W1 : Tensor α (Shape.dim embedDim (Shape.dim hiddenDim Shape.scalar))
First linear layer weights (embedDim -> hiddenDim).
W2 : Tensor α (Shape.dim hiddenDim (Shape.dim embedDim Shape.scalar))
Second linear layer weights (hiddenDim -> embedDim).
b1 : Tensor α (Shape.dim hiddenDim Shape.scalar)
First layer bias (length hiddenDim).
b2 : Tensor α (Shape.dim embedDim Shape.scalar)
Second layer bias (length embedDim).

Instances For

def Spec.FeedForward.forward {α : Type} [Context α] [DecidableRel fun (x1 x2 : α) => x1 > x2] {embedDim hiddenDim seqLen : ℕ} (ffn : FeedForward embedDim hiddenDim α) (x : Tensor α (Shape.dim seqLen (Shape.dim embedDim Shape.scalar))) :

Tensor α (Shape.dim seqLen (Shape.dim embedDim Shape.scalar))

Forward pass for FeedForward.

Shape convention: inputs and outputs are (seqLen × embedDim); the feedforward operates independently on each sequence position.

Instances For

structure Spec.TransformerEncoderLayer (headCount embedDim hiddenDim : ℕ) (α : Type) [Context α] [DecidableRel fun (x1 x2 : α) => x1 > x2] :

Transformer encoder layer (post-norm).

This follows the common "Add & Norm" structure:

Self-attention, residual add, LayerNorm
Feedforward, residual add, LayerNorm

PyTorch analogue: torch.nn.TransformerEncoderLayer with norm_first=False (post-norm), ignoring dropout and other configuration knobs.

mha : MultiHeadAttention α headCount embedDim (embedDim / headCount)
Multi-head self-attention block.
ffn : FeedForward embedDim hiddenDim α
Position-wise feedforward block.
norm1_gamma : Tensor α (Shape.dim embedDim Shape.scalar)
LayerNorm 1 gamma (attention "Add & Norm").
norm1_beta : Tensor α (Shape.dim embedDim Shape.scalar)
LayerNorm 1 beta (attention "Add & Norm").
norm2_gamma : Tensor α (Shape.dim embedDim Shape.scalar)
LayerNorm 2 gamma (FFN "Add & Norm").
norm2_beta : Tensor α (Shape.dim embedDim Shape.scalar)
LayerNorm 2 beta (FFN "Add & Norm").

Instances For

def Spec.TransformerEncoderLayer.forward {α : Type} [Context α] [DecidableRel fun (x1 x2 : α) => x1 > x2] {headCount embedDim hiddenDim seqLen : ℕ} (layer : TransformerEncoderLayer headCount embedDim hiddenDim α) (x : Tensor α (Shape.dim seqLen (Shape.dim embedDim Shape.scalar))) (h1 : seqLen > 0) (h2 : embedDim > 0) :

Tensor α (Shape.dim seqLen (Shape.dim embedDim Shape.scalar))

Forward pass for a post-norm TransformerEncoderLayer.

Input/output shape: (seqLen × embedDim).
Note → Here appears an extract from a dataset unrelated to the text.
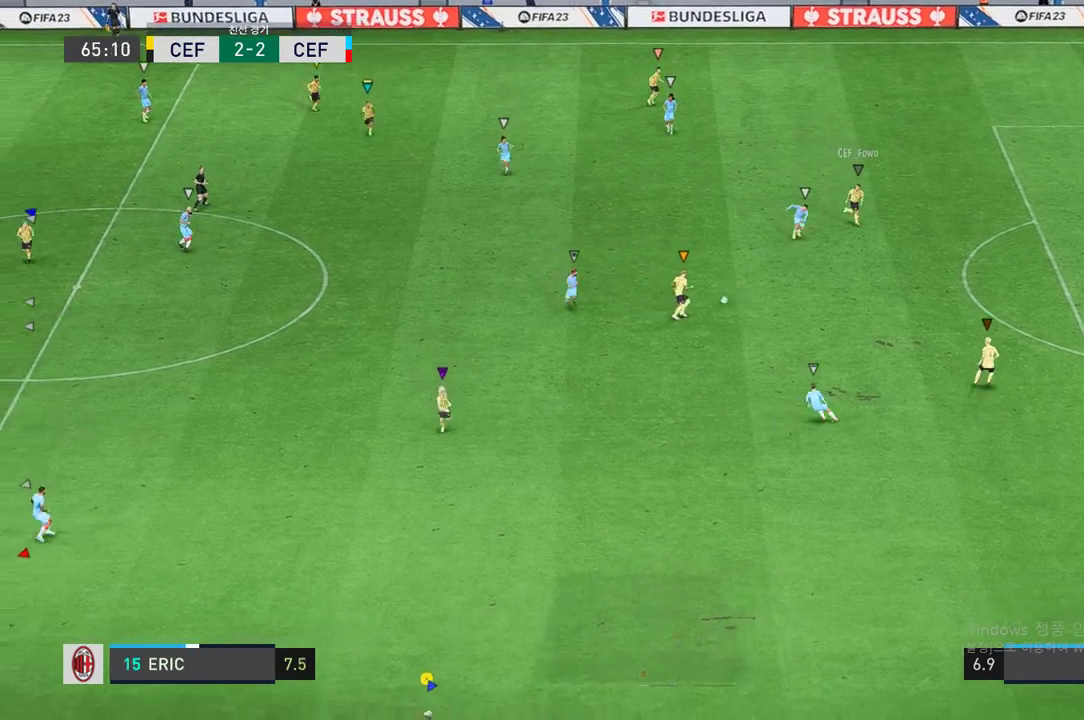
{"buttons": [], "left_stick": "center", "right_stick": "center", "events": []}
The proofs h1/h2 are used by layerNorm to justify nondegenerate normalization.

Instances For

structure Spec.TransformerEncoder (numLayers headCount embedDim hiddenDim : ℕ) (α : Type) [Context α] [DecidableRel fun (x1 x2 : α) => x1 > x2] :

Transformer encoder: a stack of TransformerEncoderLayers.

PyTorch analogue: torch.nn.TransformerEncoder (a list of layers composed sequentially).
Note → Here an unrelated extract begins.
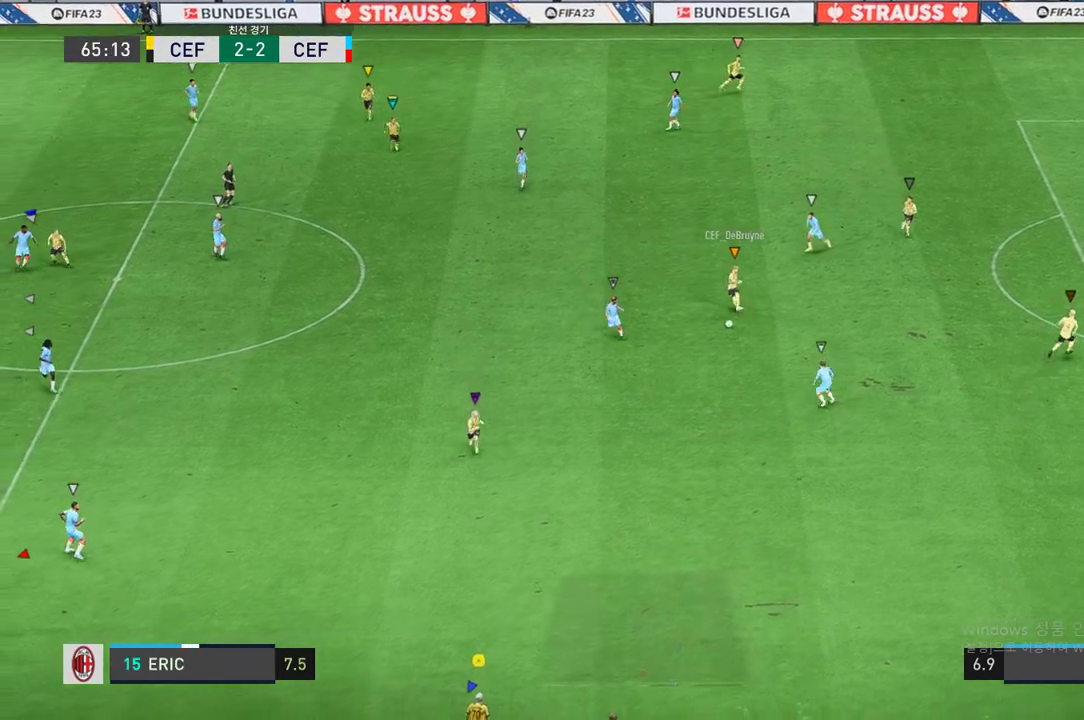
{"buttons": [], "left_stick": "left", "right_stick": "center", "events": [[300, "left_stick", "left"]]}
layers : List (TransformerEncoderLayer headCount embedDim hiddenDim α)
Layer list; typically has length numLayers, but the spec does not enforce that invariant.

Instances For

def Spec.TransformerEncoder.forward {α : Type} [Context α] [DecidableRel fun (x1 x2 : α) => x1 > x2] {numLayers headCount embedDim hiddenDim seqLen : ℕ} (encoder : TransformerEncoder numLayers headCount embedDim hiddenDim α) (x : Tensor α (Shape.dim seqLen (Shape.dim embedDim Shape.scalar))) (h1 : seqLen > 0) (h2 : embedDim > 0) :

Tensor α (Shape.dim seqLen (Shape.dim embedDim Shape.scalar))

Forward pass for TransformerEncoder (left-fold over layers).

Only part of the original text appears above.